→ **Dataset excerpts**:
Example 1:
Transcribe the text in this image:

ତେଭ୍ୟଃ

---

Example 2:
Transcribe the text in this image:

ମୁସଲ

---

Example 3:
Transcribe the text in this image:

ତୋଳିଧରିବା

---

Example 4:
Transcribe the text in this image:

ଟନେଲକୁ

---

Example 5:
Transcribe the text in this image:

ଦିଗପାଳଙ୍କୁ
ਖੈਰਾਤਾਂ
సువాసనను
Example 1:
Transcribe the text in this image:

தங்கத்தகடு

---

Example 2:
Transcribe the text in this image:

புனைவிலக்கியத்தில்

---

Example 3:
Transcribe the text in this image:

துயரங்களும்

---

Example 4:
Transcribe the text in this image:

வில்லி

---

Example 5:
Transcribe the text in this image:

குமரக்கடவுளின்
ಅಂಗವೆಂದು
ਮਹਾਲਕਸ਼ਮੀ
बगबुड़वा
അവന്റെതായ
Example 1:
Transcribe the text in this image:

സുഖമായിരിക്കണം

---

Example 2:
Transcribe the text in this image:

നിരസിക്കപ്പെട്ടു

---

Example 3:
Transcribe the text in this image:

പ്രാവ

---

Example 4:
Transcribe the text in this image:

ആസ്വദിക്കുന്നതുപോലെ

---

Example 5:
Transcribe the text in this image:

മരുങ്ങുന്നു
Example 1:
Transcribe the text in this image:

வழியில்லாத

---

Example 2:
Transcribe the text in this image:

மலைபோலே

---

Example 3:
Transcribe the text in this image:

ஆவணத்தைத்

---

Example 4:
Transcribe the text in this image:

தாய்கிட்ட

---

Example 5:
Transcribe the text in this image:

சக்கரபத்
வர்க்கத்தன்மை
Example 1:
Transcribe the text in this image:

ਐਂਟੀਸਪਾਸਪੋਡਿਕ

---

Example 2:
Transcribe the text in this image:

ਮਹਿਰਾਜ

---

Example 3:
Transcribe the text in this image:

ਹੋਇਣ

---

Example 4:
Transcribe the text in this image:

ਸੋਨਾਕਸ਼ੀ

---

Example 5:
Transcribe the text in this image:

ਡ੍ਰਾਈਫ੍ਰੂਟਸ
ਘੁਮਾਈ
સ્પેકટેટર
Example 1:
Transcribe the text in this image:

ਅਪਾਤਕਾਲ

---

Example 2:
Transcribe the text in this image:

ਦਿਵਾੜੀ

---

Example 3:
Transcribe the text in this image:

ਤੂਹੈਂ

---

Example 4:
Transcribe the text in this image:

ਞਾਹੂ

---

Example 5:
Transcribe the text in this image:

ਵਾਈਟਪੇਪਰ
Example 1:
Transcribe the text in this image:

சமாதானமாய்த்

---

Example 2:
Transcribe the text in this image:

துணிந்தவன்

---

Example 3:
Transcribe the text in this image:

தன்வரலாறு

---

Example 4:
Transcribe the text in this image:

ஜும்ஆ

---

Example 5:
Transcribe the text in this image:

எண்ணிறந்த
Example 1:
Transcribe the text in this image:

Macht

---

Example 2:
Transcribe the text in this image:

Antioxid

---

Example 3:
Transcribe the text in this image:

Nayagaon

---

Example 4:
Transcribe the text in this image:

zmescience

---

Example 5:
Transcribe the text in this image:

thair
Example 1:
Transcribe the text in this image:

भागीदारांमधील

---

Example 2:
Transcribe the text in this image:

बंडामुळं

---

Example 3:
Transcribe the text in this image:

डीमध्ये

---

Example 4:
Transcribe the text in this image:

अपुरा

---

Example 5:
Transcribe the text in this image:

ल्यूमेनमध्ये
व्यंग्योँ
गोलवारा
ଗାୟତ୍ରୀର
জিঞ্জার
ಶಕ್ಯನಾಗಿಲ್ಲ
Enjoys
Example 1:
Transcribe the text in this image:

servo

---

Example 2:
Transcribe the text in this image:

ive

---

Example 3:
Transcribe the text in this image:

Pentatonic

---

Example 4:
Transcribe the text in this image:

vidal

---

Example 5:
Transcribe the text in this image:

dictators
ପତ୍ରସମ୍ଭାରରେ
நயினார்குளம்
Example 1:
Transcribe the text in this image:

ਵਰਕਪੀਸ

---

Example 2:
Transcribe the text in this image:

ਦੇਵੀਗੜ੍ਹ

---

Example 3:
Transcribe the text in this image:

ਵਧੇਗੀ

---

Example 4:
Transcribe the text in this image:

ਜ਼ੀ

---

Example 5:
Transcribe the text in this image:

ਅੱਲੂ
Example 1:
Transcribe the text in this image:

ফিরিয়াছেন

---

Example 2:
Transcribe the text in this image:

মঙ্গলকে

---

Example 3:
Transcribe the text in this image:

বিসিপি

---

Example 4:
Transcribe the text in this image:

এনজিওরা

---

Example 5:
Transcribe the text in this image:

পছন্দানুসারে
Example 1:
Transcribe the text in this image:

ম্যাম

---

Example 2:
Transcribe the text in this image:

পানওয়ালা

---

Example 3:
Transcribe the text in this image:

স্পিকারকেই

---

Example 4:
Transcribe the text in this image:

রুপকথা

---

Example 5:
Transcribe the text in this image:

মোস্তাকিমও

→ **What you need to do**:
Arrange every line of the items above as a numbered list, leaving out the blank lines.

→ **The response**:
1. Example 1:
2. Transcribe the text in this image:
3. ତେଭ୍ୟଃ
4. ---
5. Example 2:
6. Transcribe the text in this image:
7. ମୁସଲ
8. ---
9. Example 3:
10. Transcribe the text in this image:
11. ତୋଳିଧରିବା
12. ---
13. Example 4:
14. Transcribe the text in this image:
15. ଟନେଲକୁ
16. ---
17. Example 5:
18. Transcribe the text in this image:
19. ଦିଗପାଳଙ୍କୁ
20. ਖੈਰਾਤਾਂ
21. సువాసనను
22. Example 1:
23. Transcribe the text in this image:
24. தங்கத்தகடு
25. ---
26. Example 2:
27. Transcribe the text in this image:
28. புனைவிலக்கியத்தில்
29. ---
30. Example 3:
31. Transcribe the text in this image:
32. துயரங்களும்
33. ---
34. Example 4:
35. Transcribe the text in this image:
36. வில்லி
37. ---
38. Example 5:
39. Transcribe the text in this image:
40. குமரக்கடவுளின்
41. ಅಂಗವೆಂದು
42. ਮਹਾਲਕਸ਼ਮੀ
43. बगबुड़वा
44. അവന്റെതായ
45. Example 1:
46. Transcribe the text in this image:
47. സുഖമായിരിക്കണം
48. ---
49. Example 2:
50. Transcribe the text in this image:
51. നിരസിക്കപ്പെട്ടു
52. ---
53. Example 3:
54. Transcribe the text in this image:
55. പ്രാവ
56. ---
57. Example 4:
58. Transcribe the text in this image:
59. ആസ്വദിക്കുന്നതുപോലെ
60. ---
61. Example 5:
62. Transcribe the text in this image:
63. മരുങ്ങുന്നു
64. Example 1:
65. Transcribe the text in this image:
66. வழியில்லாத
67. ---
68. Example 2:
69. Transcribe the text in this image:
70. மலைபோலே
71. ---
72. Example 3:
73. Transcribe the text in this image:
74. ஆவணத்தைத்
75. ---
76. Example 4:
77. Transcribe the text in this image:
78. தாய்கிட்ட
79. ---
80. Example 5:
81. Transcribe the text in this image:
82. சக்கரபத்
83. வர்க்கத்தன்மை
84. Example 1:
85. Transcribe the text in this image:
86. ਐਂਟੀਸਪਾਸਪੋਡਿਕ
87. ---
88. Example 2:
89. Transcribe the text in this image:
90. ਮਹਿਰਾਜ
91. ---
92. Example 3:
93. Transcribe the text in this image:
94. ਹੋਇਣ
95. ---
96. Example 4:
97. Transcribe the text in this image:
98. ਸੋਨਾਕਸ਼ੀ
99. ---
100. Example 5:
101. Transcribe the text in this image:
102. ਡ੍ਰਾਈਫ੍ਰੂਟਸ
103. ਘੁਮਾਈ
104. સ્પેકટેટર
105. Example 1:
106. Transcribe the text in this image:
107. ਅਪਾਤਕਾਲ
108. ---
109. Example 2:
110. Transcribe the text in this image:
111. ਦਿਵਾੜੀ
112. ---
113. Example 3:
114. Transcribe the text in this image:
115. ਤੂਹੈਂ
116. ---
117. Example 4:
118. Transcribe the text in this image:
119. ਞਾਹੂ
120. ---
121. Example 5:
122. Transcribe the text in this image:
123. ਵਾਈਟਪੇਪਰ
124. Example 1:
125. Transcribe the text in this image:
126. சமாதானமாய்த்
127. ---
128. Example 2:
129. Transcribe the text in this image:
130. துணிந்தவன்
131. ---
132. Example 3:
133. Transcribe the text in this image:
134. தன்வரலாறு
135. ---
136. Example 4:
137. Transcribe the text in this image:
138. ஜும்ஆ
139. ---
140. Example 5:
141. Transcribe the text in this image:
142. எண்ணிறந்த
143. Example 1:
144. Transcribe the text in this image:
145. Macht
146. ---
147. Example 2:
148. Transcribe the text in this image:
149. Antioxid
150. ---
151. Example 3:
152. Transcribe the text in this image:
153. Nayagaon
154. ---
155. Example 4:
156. Transcribe the text in this image:
157. zmescience
158. ---
159. Example 5:
160. Transcribe the text in this image:
161. thair
162. Example 1:
163. Transcribe the text in this image:
164. भागीदारांमधील
165. ---
166. Example 2:
167. Transcribe the text in this image:
168. बंडामुळं
169. ---
170. Example 3:
171. Transcribe the text in this image:
172. डीमध्ये
173. ---
174. Example 4:
175. Transcribe the text in this image:
176. अपुरा
177. ---
178. Example 5:
179. Transcribe the text in this image:
180. ल्यूमेनमध्ये
181. व्यंग्योँ
182. गोलवारा
183. ଗାୟତ୍ରୀର
184. জিঞ্জার
185. ಶಕ್ಯನಾಗಿಲ್ಲ
186. Enjoys
187. Example 1:
188. Transcribe the text in this image:
189. servo
190. ---
191. Example 2:
192. Transcribe the text in this image:
193. ive
194. ---
195. Example 3:
196. Transcribe the text in this image:
197. Pentatonic
198. ---
199. Example 4:
200. Transcribe the text in this image:
201. vidal
202. ---
203. Example 5:
204. Transcribe the text in this image:
205. dictators
206. ପତ୍ରସମ୍ଭାରରେ
207. நயினார்குளம்
208. Example 1:
209. Transcribe the text in this image:
210. ਵਰਕਪੀਸ
211. ---
212. Example 2:
213. Transcribe the text in this image:
214. ਦੇਵੀਗੜ੍ਹ
215. ---
216. Example 3:
217. Transcribe the text in this image:
218. ਵਧੇਗੀ
219. ---
220. Example 4:
221. Transcribe the text in this image:
222. ਜ਼ੀ
223. ---
224. Example 5:
225. Transcribe the text in this image:
226. ਅੱਲੂ
227. Example 1:
228. Transcribe the text in this image:
229. ফিরিয়াছেন
230. ---
231. Example 2:
232. Transcribe the text in this image:
233. মঙ্গলকে
234. ---
235. Example 3:
236. Transcribe the text in this image:
237. বিসিপি
238. ---
239. Example 4:
240. Transcribe the text in this image:
241. এনজিওরা
242. ---
243. Example 5:
244. Transcribe the text in this image:
245. পছন্দানুসারে
246. Example 1:
247. Transcribe the text in this image:
248. ম্যাম
249. ---
250. Example 2:
251. Transcribe the text in this image:
252. পানওয়ালা
253. ---
254. Example 3:
255. Transcribe the text in this image:
256. স্পিকারকেই
257. ---
258. Example 4:
259. Transcribe the text in this image:
260. রুপকথা
261. ---
262. Example 5:
263. Transcribe the text in this image:
264. মোস্তাকিমও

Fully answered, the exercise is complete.